U.S. and Canadian regulators have paved the way for the start of a four-company race to provide mobile data and voice communication services in North America using satellites linked with ground-based wireless transmitters.

Many industry officials are skeptical about whether all four companies will survive as they confront the high capital cost of building and launching sophisticated satellites and the networks of ground-based signal transmitters that are the key to the systems’ business prospects.

But for now, Inmarsat Ltd. of London; Mobile Satellite Ventures (MSV) of Reston, Va., and its Canadian sister company, MSV Canada; TerreStar Networks of McLean, Va.; and ICO Satellite Management LLC of Kirkland, Washington, have the licenses they need to develop their systems.

Inmarsat and TerreStar had previously won approval. MSV and ICO received theirs the week of May 23.

The U.S. Federal Communications Commission (FCC) also ruled May 23 that MSV could build its proposed large L-band satellite, to be located at 101 degrees west longitude. MSV had sought approval of the new satellite by arguing that it will be a successor to the company’s current operational spacecraft, only more powerful, and should be approved on those grounds.

The FCC does not normally impose bond payments and construction milestones for replacement satellites because the credibility of the systems has already been established. In MSV’s case, the FCC said the second-generation system has a wider coverage area and had sought a broader frequency allocation as well, making it more than a simple replacement.

[DATASET]:
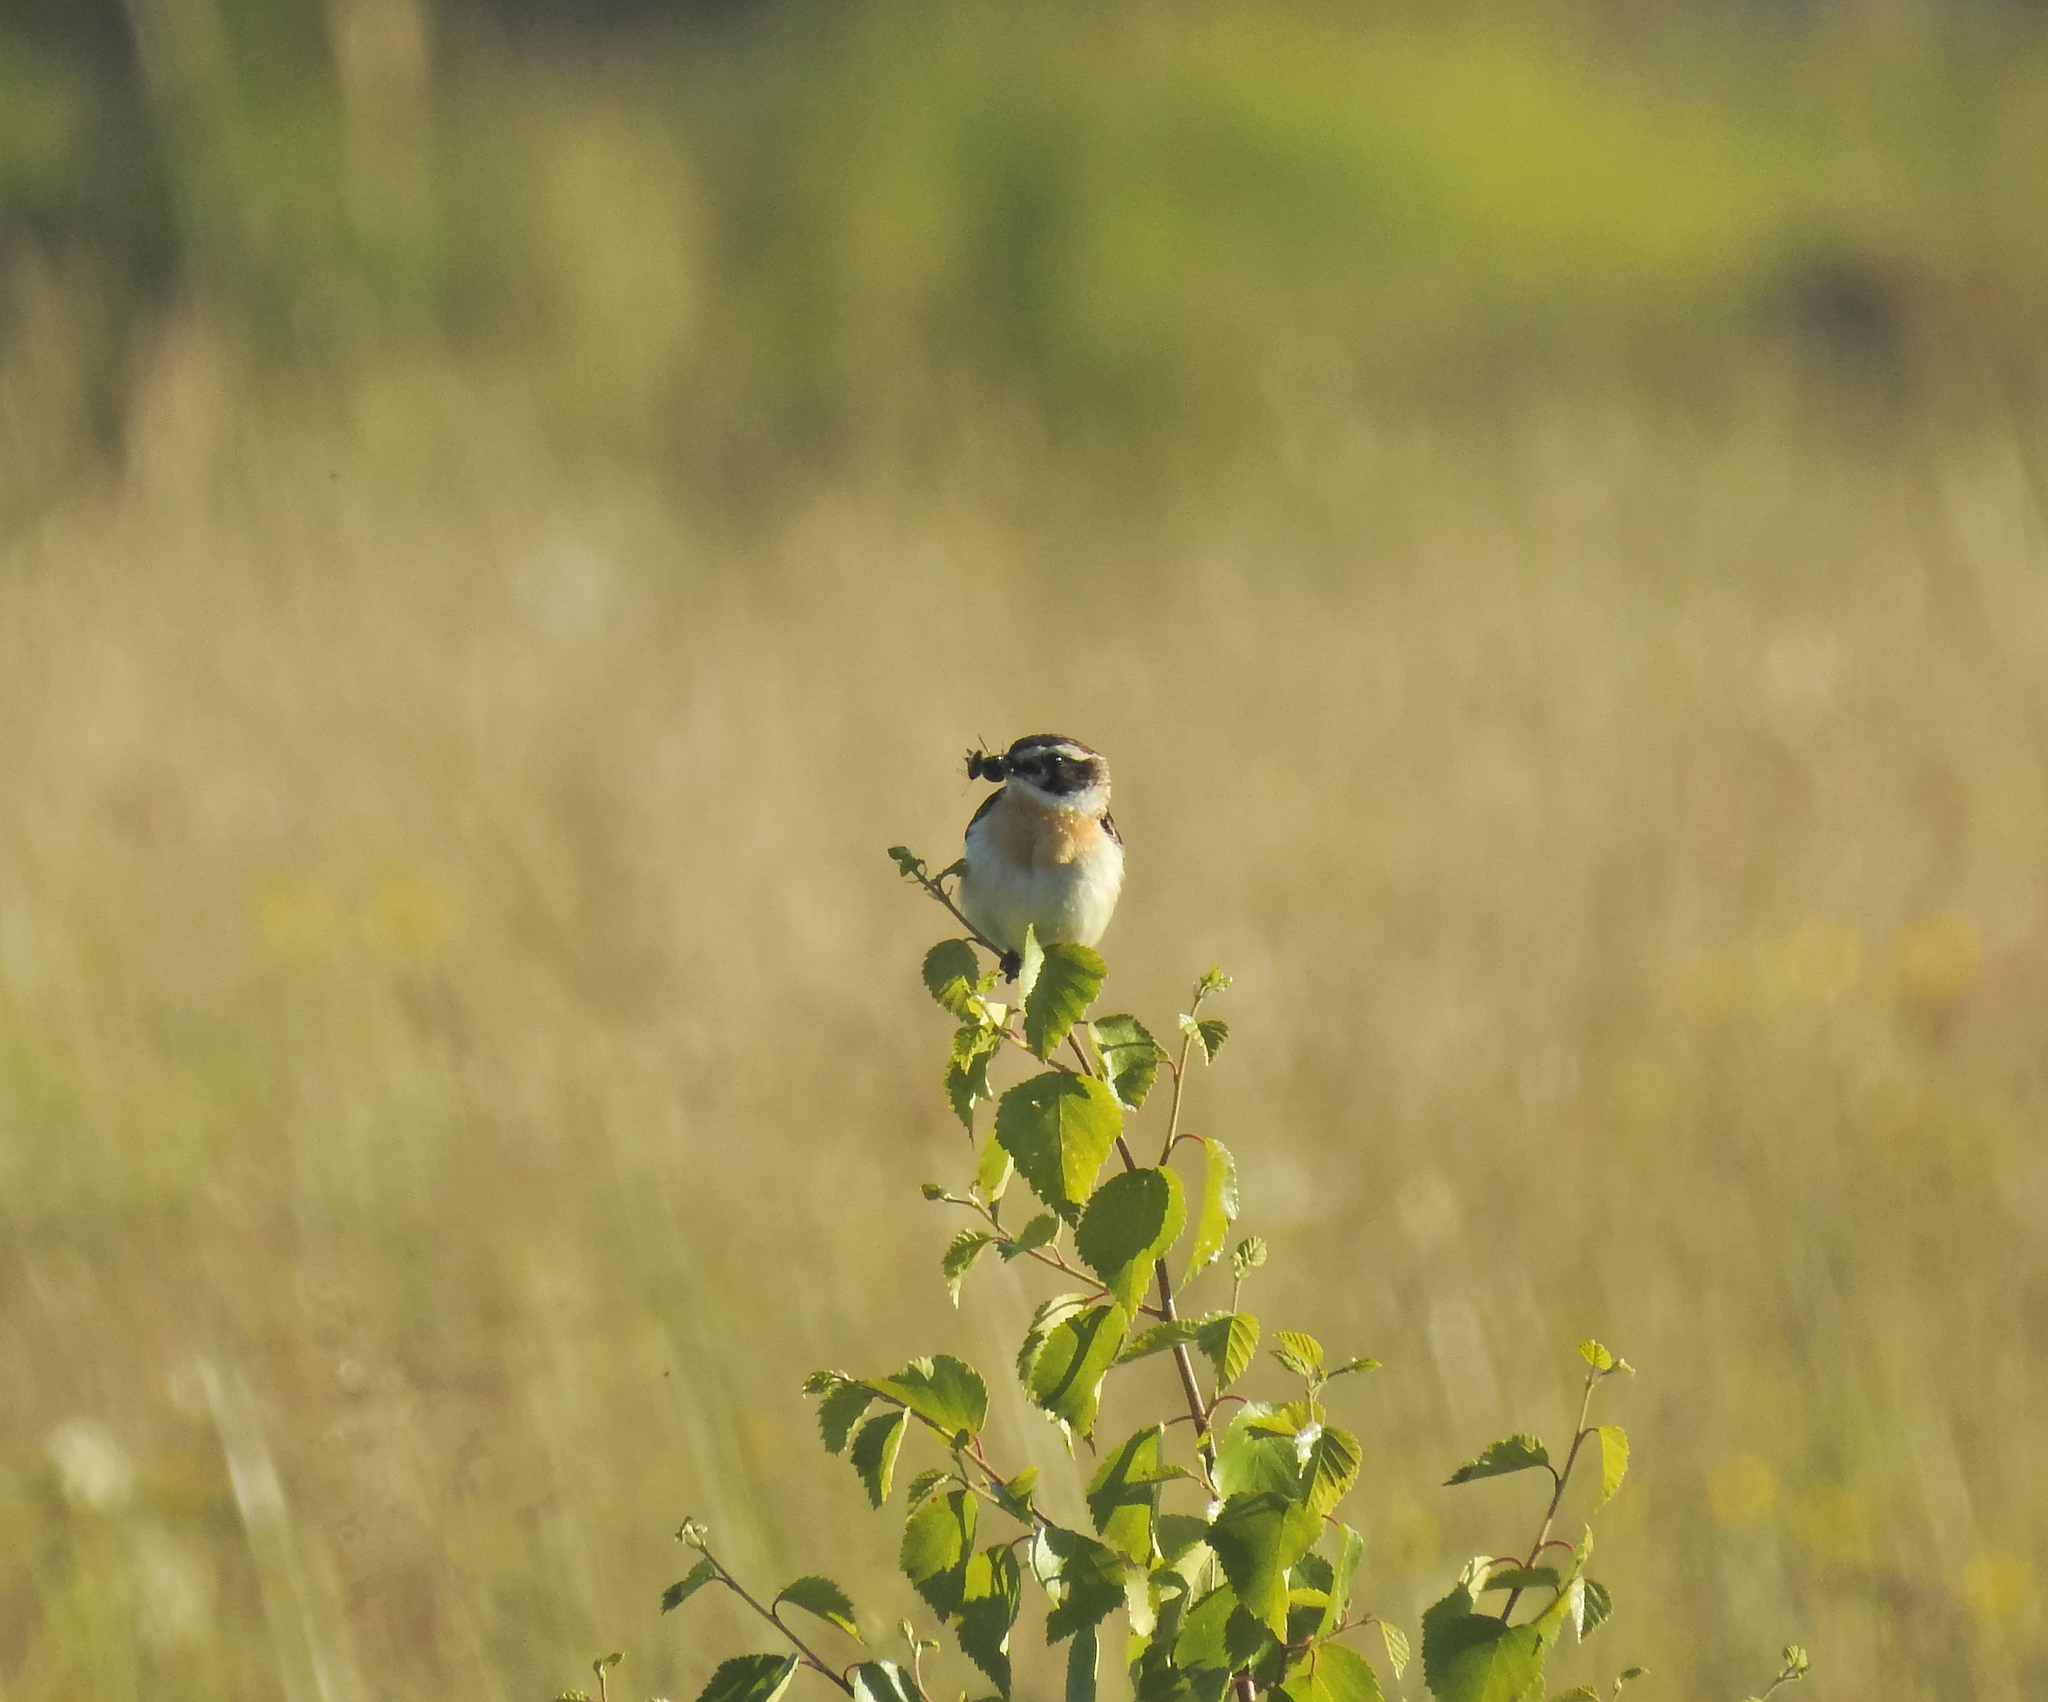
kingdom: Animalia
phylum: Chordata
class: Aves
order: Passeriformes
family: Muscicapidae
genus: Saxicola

==

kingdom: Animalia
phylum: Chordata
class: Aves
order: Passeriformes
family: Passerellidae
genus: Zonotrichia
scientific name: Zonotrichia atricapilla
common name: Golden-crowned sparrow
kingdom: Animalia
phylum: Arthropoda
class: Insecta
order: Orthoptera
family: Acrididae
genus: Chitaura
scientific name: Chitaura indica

[TASK GOAL]: In the article on North American mobile satellite licenses, at what longitude will MSV's proposed large L-band satellite be located?

[EXERCISE RESPONSE]: 101 degrees west longitude